Ackley smashes CWS record in UNC win
Seriously, Ackley is enjoying this.
Before he put on the very serious gaze Tuesday, then shifted to a bored look when cameras approached, Ackley was well aware that he was within reach of the College World Series career hits record.
AP Photo/Ted KirkDustin Ackley set a new College World Series record with 27 career hits.
He smashed it, peppering Southern Mississippi with singles to the left and the right, going 5-for-6 in North Carolina's 11-4 blasting of the Golden Eagles.
Ackley now has 27 hits in 14 CWS games, passing Stanford's Sam Fuld, whose 24 stood for six years. The Tar Heels also tied an Omaha record with 23 hits in the game.

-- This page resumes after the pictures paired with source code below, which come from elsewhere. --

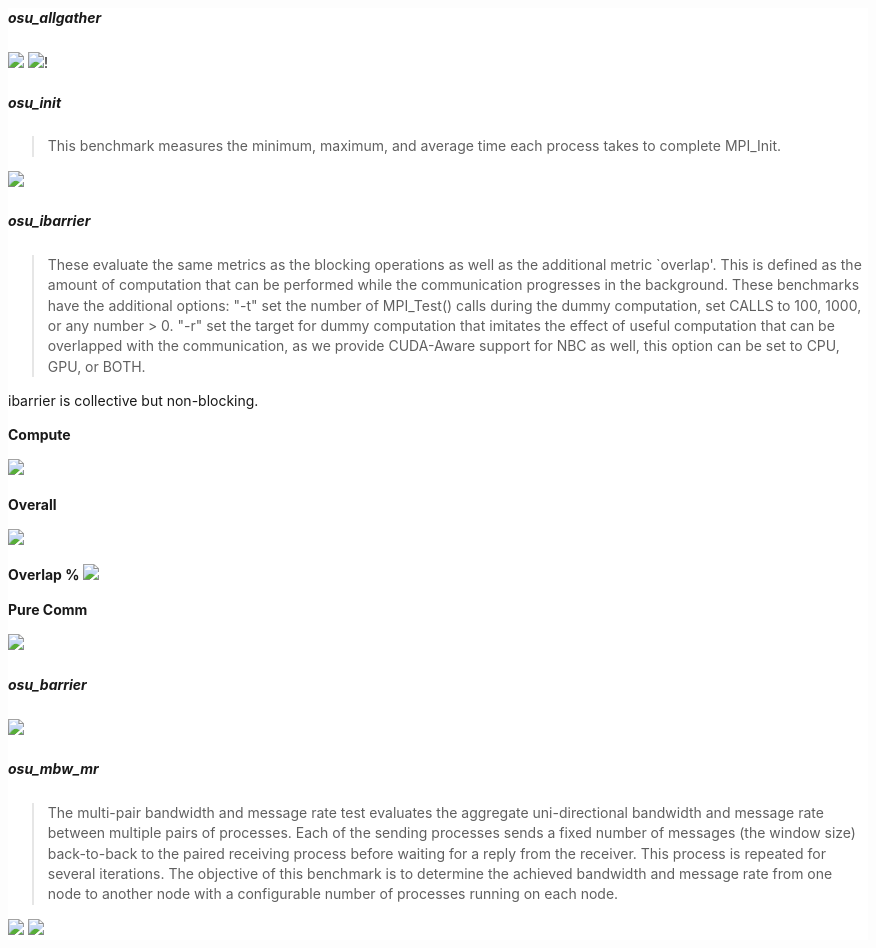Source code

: ##### osu_allgather

![](img/osu_allgather-box-4-to-128.png)
![](img/osu_allgather-line-4-to-128.png)!

##### osu_init

> This benchmark measures the minimum, maximum, and average time each process takes to complete MPI_Init.

![](img/osu_init-4-to-128.png)

##### osu_ibarrier

> These evaluate the same metrics as the blocking operations as well as the additional metric `overlap'. This is defined as the amount of computation that can be performed while the communication progresses in the background. These benchmarks have the additional options: "-t" set the number of MPI_Test() calls during the dummy computation, set CALLS to 100, 1000, or any number > 0. "-r" set the target for dummy computation that imitates the effect of useful computation that can be overlapped with the communication, as we provide CUDA-Aware support for NBC as well, this option can be set to CPU, GPU, or BOTH. 

ibarrier is collective but non-blocking.

**Compute**

![](img/osu_ibarrier-compute(us)-4-to-128.png)

**Overall**

![](img/osu_ibarrier-overall(us)-4-to-128.png)

**Overlap %**
![](img/osu_ibarrier-overlap(%)-4-to-128.png)

**Pure Comm**

![](img/osu_ibarrier-pure-comm-(us)-4-to-128.png)

##### osu_barrier

![](img/osu_barrier-4-to-128.png)

##### osu_mbw_mr

> The multi-pair bandwidth and message rate test evaluates the aggregate uni-directional bandwidth and message rate between multiple pairs of processes. Each of the sending processes sends a fixed number of messages (the window size) back-to-back to the paired receiving process before waiting for a reply from the receiver. This process is repeated for several iterations. The objective of this benchmark is to determine the achieved bandwidth and message rate from one node to another node with a configurable number of processes running on each node. 

![](img/osu_mbw_mr-mb-s-4-to-128.png)
![](img/osu_mbw_mr-messages-s-4-to-128.png)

"I think everybody saw today what everyone on our team has seen in the last three years in Dustin Ackley," Carolina coach Mike Fox said. "He's an unbelievable performer; he's one sensational player. And I'm glad the nation had a chance to see it. We needed it."
The Tar Heels survived an elimination game by rocking J.R. Ballinger for nine hits and six runs in 2 2/3 innings. Ackley had No. 25 by the third inning, with the game spiraling out of control for Southern Miss.
The junior, who was the No. 2 overall pick by the Seattle Mariners earlier this month, is known as one of the quietest players on the team. Fox said he's doubtful he'll ever coach another hitter like Ackley, who's gotten a hit in every NCAA tournament game he's ever played in -- all 21 of them.
By the seventh inning, when Ackley singled to right-center, the question wasn't about whether the Golden Eagles had the moxie to stage a huge comeback. It was, "Will Ackley get another at-bat?"
He did, and sent a deep fly ball that was caught near the warning track.
And so ended the first and last College World Series for Southern Miss coach Corky Palmer, whose team put together an inspired run to Omaha for the retiring 55-year-old. Some of Palmer's players bent down after the last out and grabbed a handful of dirt as a keepsake of the school's first CWS.
After the Golden Eagles burned through their pitching staff Sunday and almost beat Texas, Palmer worried about what would happen Tuesday. He saw seven left-handed Carolina hitters. He knew they had no answer.
"We had a magical season," he said. "You can't ask any more of what we've done in the last three weeks. I'm really glad these guys let me work a little longer. It was all them. I was just along for the ride."